RECORDED DATA:
▼

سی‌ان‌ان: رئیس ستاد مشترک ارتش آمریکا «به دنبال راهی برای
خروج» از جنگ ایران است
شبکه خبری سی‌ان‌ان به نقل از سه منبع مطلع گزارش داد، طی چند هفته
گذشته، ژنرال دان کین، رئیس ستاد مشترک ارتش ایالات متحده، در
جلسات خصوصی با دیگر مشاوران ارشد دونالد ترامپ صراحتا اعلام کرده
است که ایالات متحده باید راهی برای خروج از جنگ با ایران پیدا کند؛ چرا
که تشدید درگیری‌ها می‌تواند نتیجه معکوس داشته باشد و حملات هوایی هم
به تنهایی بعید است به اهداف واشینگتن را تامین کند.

▲

Filter the listing above for the string "مشترک" and copy every matching line.

سی‌ان‌ان: رئیس ستاد مشترک ارتش آمریکا «به دنبال راهی برای
گذشته، ژنرال دان کین، رئیس ستاد مشترک ارتش ایالات متحده، در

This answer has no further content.